If there’s this long period of pre-commitment, you can get rid of relationships you don’t want before you marry. Maybe we’ll see happier marriages.
What’s something compelling you learned from last year’s survey?
We found three ways that singles are courting: Either they’re starting with just friends and they’re really getting to know someone before they kiss them; another way is a friends-with-benefits relationship; and a third is having a date with somebody. People are dating less.
In my day a date was a look-see. These days you get to know somebody quite a bit before the first date. By the time you’re on your first date you’re actually saying, “I’m somewhat interested with you, let’s see how this goes.”
Was anything surprising?
We asked men, “How would you feel if a woman asked you out?” Ninety-five percent of men would be happy to have a woman ask them out. Only 13 percent of women would be willing to do that.
What’s the hardest part of this job?
Analyzing all of that data over Christmas. I open my presents and then go to my desk while other people are dancing, cooking, exercising.
Gourav Rakshit, chief executive of Shaadi.com
Why was Shaadi created?
In the ’90s we had seen a lot of urbanization, and a lot of folks were starting to move away from their family homes. A lot of displacement. It became more difficult for parents to identify the right matches for their kids.
The internet was just coming into its own, it seemed like a good time to start a business where people could do matchmaking for themselves instead of relying on their relatives. This changed who’s driving, but the decision was still very much a family process. Once they found compatibility, the family would be involved.
Individuals can make their profiles. Parents can make them. The parents are accessing the accounts at different times and they give their thoughts on who the individual is connecting with. We let people know that this is a profile created by a parent or an individual.
Does Shaadi ever get more deeply involved in the matchmaking process?
For about 10 percent of the business, we play the role of matchmaker. We help these people identify the right matches, but then we go further, we play the role of go-between where we have counselors for the members.
What’s your favorite Shaadi story?
The nicest stories are typically people you would not expect to get married, like a man who was 72 and a 63-year-old woman who found each other. They had gone beyond all the things people generally look for. All they wanted was someone who would be a companion.
Every now and again we get some of these stories where people have met against all odds.

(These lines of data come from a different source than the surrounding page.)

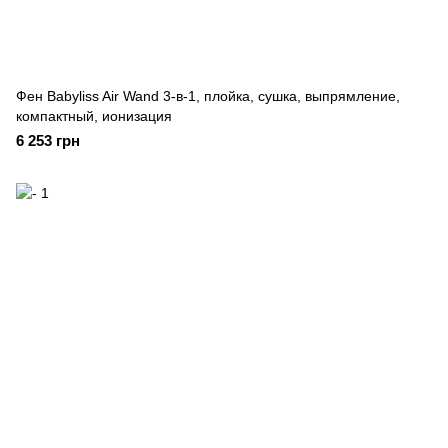
Фен Babyliss Air Wand 3-в-1, плойка, сушка, выпрямление,
компактный, ионизация
6 253 грн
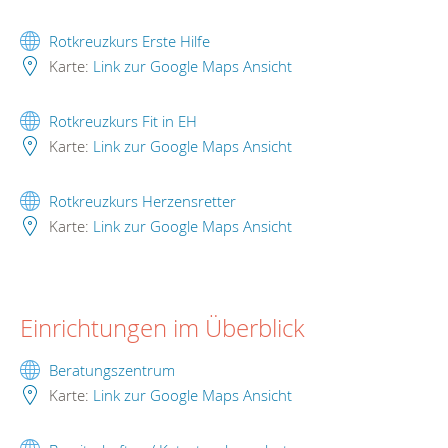
Rotkreuzkurs Erste Hilfe
Karte:
Link zur Google Maps Ansicht
Rotkreuzkurs Fit in EH
Karte:
Link zur Google Maps Ansicht
Rotkreuzkurs Herzensretter
Karte:
Link zur Google Maps Ansicht
Einrichtungen im Überblick
Beratungszentrum
Karte:
Link zur Google Maps Ansicht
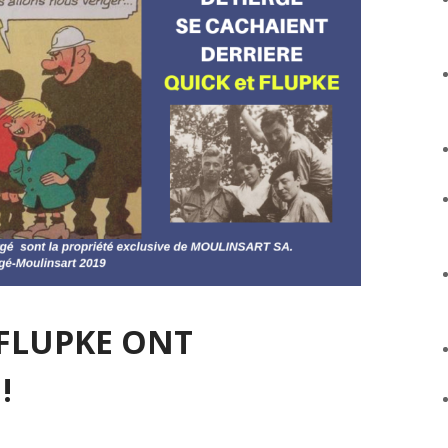
 FLUPKE ONT
!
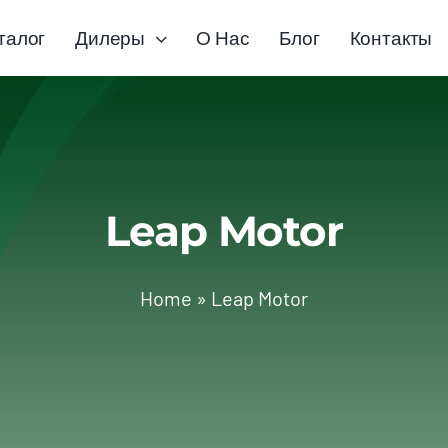
талог
Дилеры
О Нас
Блог
Контакты
Leap Motor
Home
»
Leap Motor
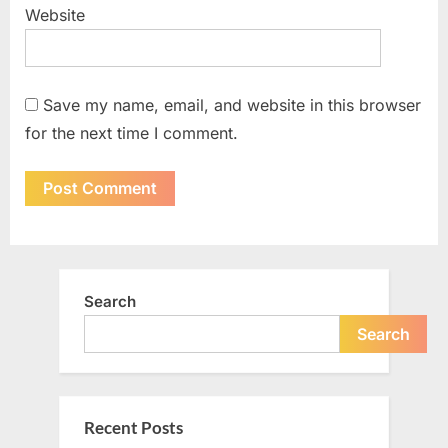
Website
Save my name, email, and website in this browser
for the next time I comment.
Search
Search
Recent Posts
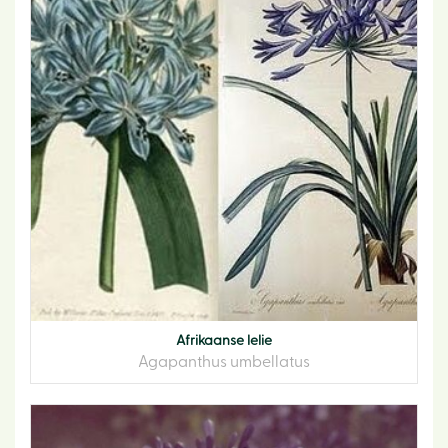
Afrikaanse lelie
Agapanthus umbellatus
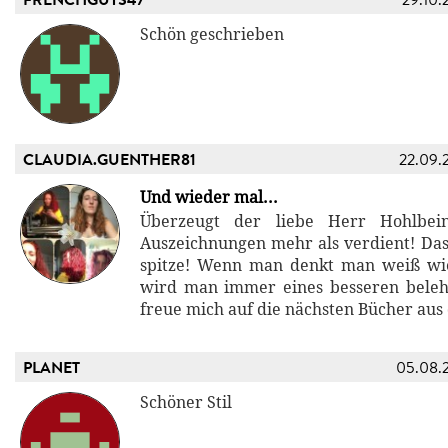
Schön geschrieben
CLAUDIA.GUENTHER81
22.09.
Und wieder mal...
Überzeugt der liebe Herr Hohlbei
Auszeichnungen mehr als verdient! Das 
spitze! Wenn man denkt man weiß wie
wird man immer eines besseren belehrt
freue mich auf die nächsten Bücher aus 
PLANET
05.08.
Schöner Stil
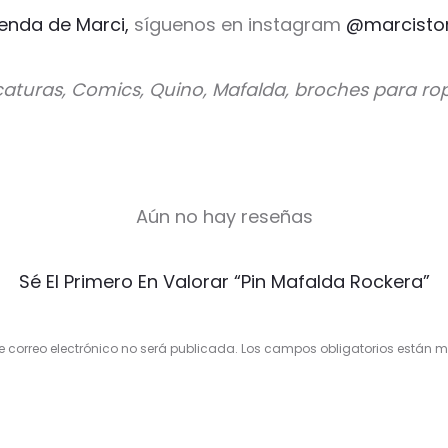
ienda de Marci,
síguenos en instagram
@marcisto
caturas, Comics, Quino, Mafalda, broches para ro
Aún no hay reseñas
Sé El Primero En Valorar “Pin Mafalda Rockera”
e correo electrónico no será publicada.
Los campos obligatorios están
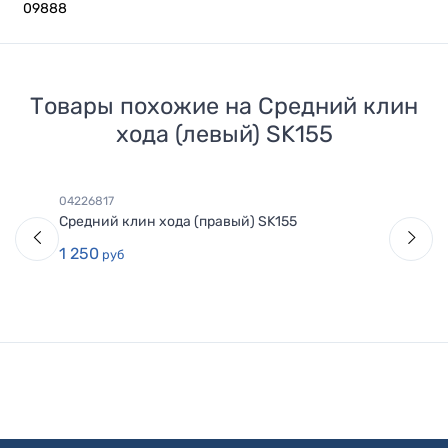
09888
Товары похожие на
Средний клин
хода (левый) SK155
04226817
Средний клин хода (правый) SK155
1 250
руб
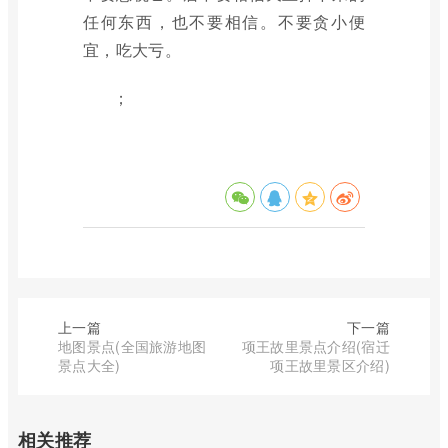
任何东西，也不要相信。不要贪小便
宜，吃大亏。
；
上一篇
下一篇
地图景点(全国旅游地图
项王故里景点介绍(宿迁
景点大全)
项王故里景区介绍)
相关推荐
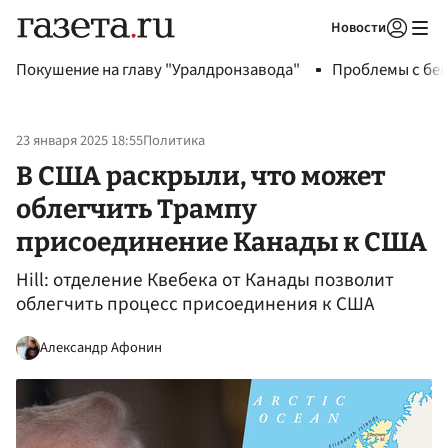
Новости
Авторизоваться
Покушение на главу "Уралдронзавода"
Проблемы с бен
23 января 2025 18:55
Политика
В США раскрыли, что может
облегчить Трампу
присоединение Канады к США
Hill: отделение Квебека от Канады позволит
облегчить процесс присоединения к США
Александр Афонин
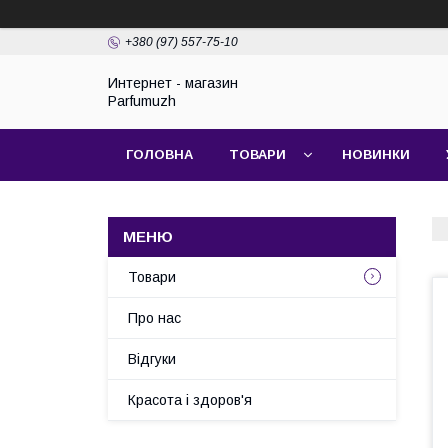
+380 (97) 557-75-10
Интернет - магазин
Parfumuzh
ГОЛОВНА
ТОВАРИ
НОВИНКИ
Товари
Про нас
Відгуки
Красота і здоров'я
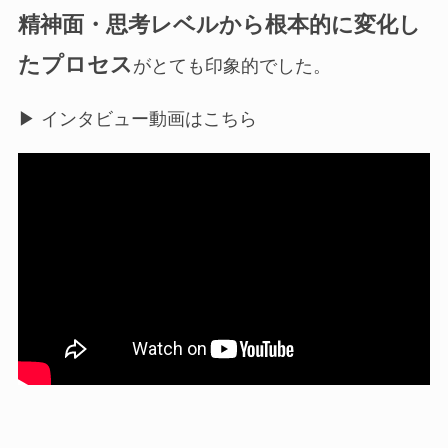
精神面・思考レベルから根本的に変化し
たプロセス
がとても印象的でした。
▶︎ インタビュー動画はこちら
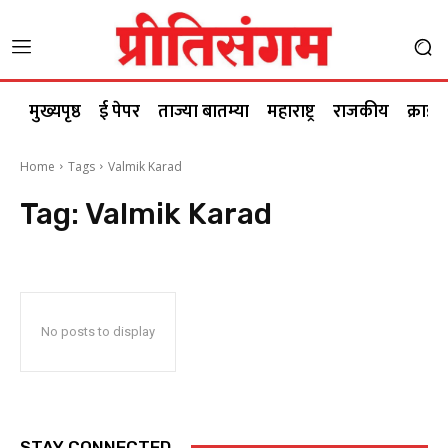
मुख्यपृष्ठ
ई पेपर
ताज्या बातम्या
महाराष्ट्र
राजकीय
क्राईम
Home
Tags
Valmik Karad
Tag:
Valmik Karad
No posts to display
STAY CONNECTED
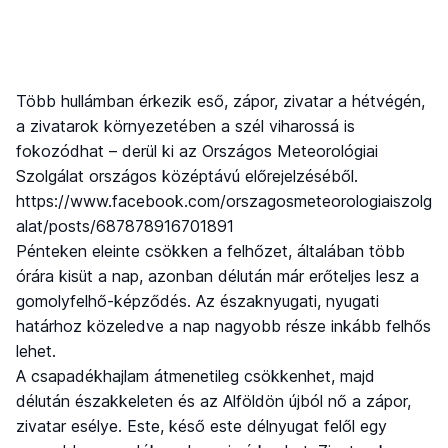
Több hullámban érkezik eső, zápor, zivatar a hétvégén,
a zivatarok környezetében a szél viharossá is
fokozódhat – derül ki az Országos Meteorológiai
Szolgálat országos középtávú előrejelzéséből.
https://www.facebook.com/orszagosmeteorologiaiszolg
alat/posts/687878916701891
Pénteken eleinte csökken a felhőzet, általában több
órára kisüt a nap, azonban délután már erőteljes lesz a
gomolyfelhő-képződés. Az északnyugati, nyugati
határhoz közeledve a nap nagyobb része inkább felhős
lehet.
A csapadékhajlam átmenetileg csökkenhet, majd
délután északkeleten és az Alföldön újból nő a zápor,
zivatar esélye. Este, késő este délnyugat felől egy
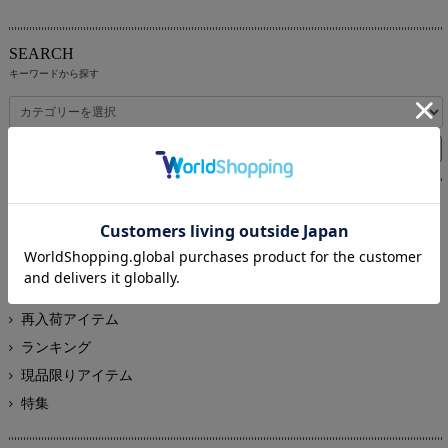
SEARCH
キーワードから探す
RECOMMEND ITEM
新着・おすすめから探す
全ての商品
PICK UP
再入荷アイテム
ランキング
現品限りアイテム
特集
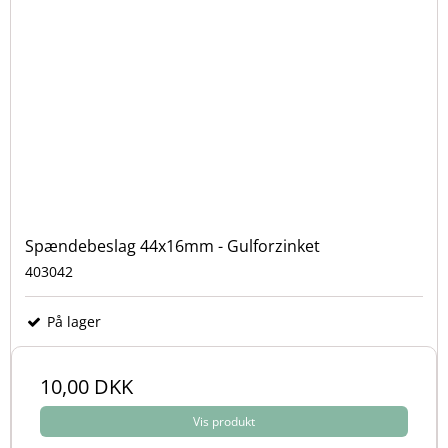
Spændebeslag 44x16mm - Gulforzinket
403042
På lager
10,00 DKK
Vis produkt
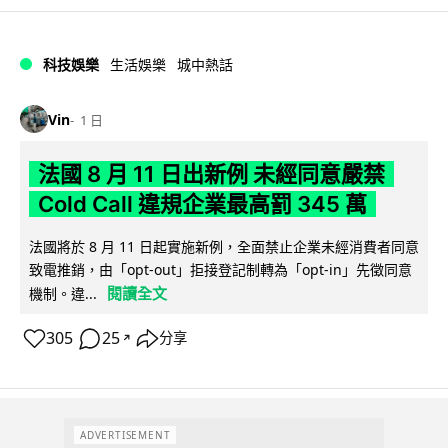
科技娛樂
生活娛樂
城中熱話
Vin
1 日
法國 8 月 11 日出新例 未經同意嚴禁
Cold Call 違規企業最高罰 345 萬
法國將於 8 月 11 日起實施新例，全面禁止企業未經消費者同意
致電推銷，由「opt-out」拒接登記制轉為「opt-in」先徵同意
閱讀全文
機制。違...
305
25
分享
↗
ADVERTISEMENT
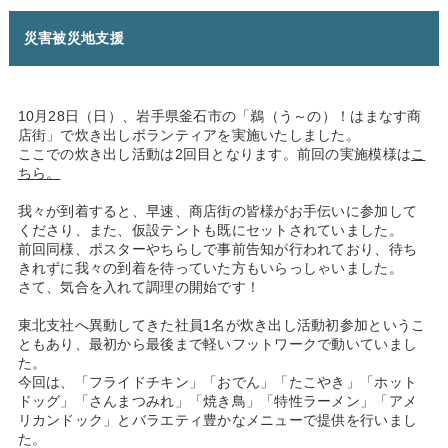
災害被災地支援
10月28日（日）、岩手県釜石市の「鵜（う～の）！はまなす商
店街」で炊き出しボランティアを実施いたしました。
ここでの炊き出し活動は2回目となります。前回の実施模様は
こ
ちら。
我々が到着すると、早速、商店街の皆様がお手伝いに参加して
くださり、また、仮設テントも既にセットされていました。
前回同様、ポスターやちらしで事前告知が行われており、待ち
きれずに我々の到着を待っていた方もいらっしゃいました。
さて、気合を入れて調理の開始です！
東北支社へ異動してきた社員1名が炊き出し活動初参加というこ
ともあり、最初から最後まで軽いフットワークで動いていまし
た。
今回は、「フライドチキン」「おでん」「たこやき」「ホット
ドッグ」「さんまつみれ」「焼き鳥」「特性ラーメン」「アメ
リカンドック」とバラエティ豊かなメニューで提供を行いまし
た。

They had been widowed for a long time and their kids convinced them to find a companion. I think they opted for the personalized service. We explained that there’s no guarantee that at that stage we could do something for them.
How can users optimize their profiles?
You want to write it in a way that makes you look attractive. The nature of the internet is that it’s snacky. You don’t want to turn away someone who could be right for you. People on Shaadi look for the One, as opposed to someone you can take out on the weekend.
I also tell people not to embellish. In India, because it’s such a family business, everybody is connected to each other with two or three degrees of separation. For most marriages, they will do some background checking. Accept that that’s going to happen. There’s no point in going beyond what’s true.
How has Shaadi changing the courting process in India?
Of the matches we have, one in three end up meeting face to face. There’s a lot of conversations before the meeting on our platform. Once you talk to a person on the phone, sometimes that doesn’t work out. You will meet seven or eight people in person. Back in the day, it was more like 30.
The regular matchmaking process can get very stressful. People put out the word. After the initial three or six months, everybody starts asking, “What’s wrong with her?” It should be a much more private decision and not so much in the public domain. A matchmaking platform gives the women so much more voice.
How many people are using Shaadi and where?
We sign up around 15,000 every day. Our spread is kind of like the spread of the South Asian diaspora.
The U.S. is our second biggest market. In the U.S. people will use Shaadi to find the right date. It’s not really a dating website, but they will go on dates. But even there, it’s very clear they’re looking for the One, not someone to have a casual date with. They still want to know, “Can I be with this person for keeps?”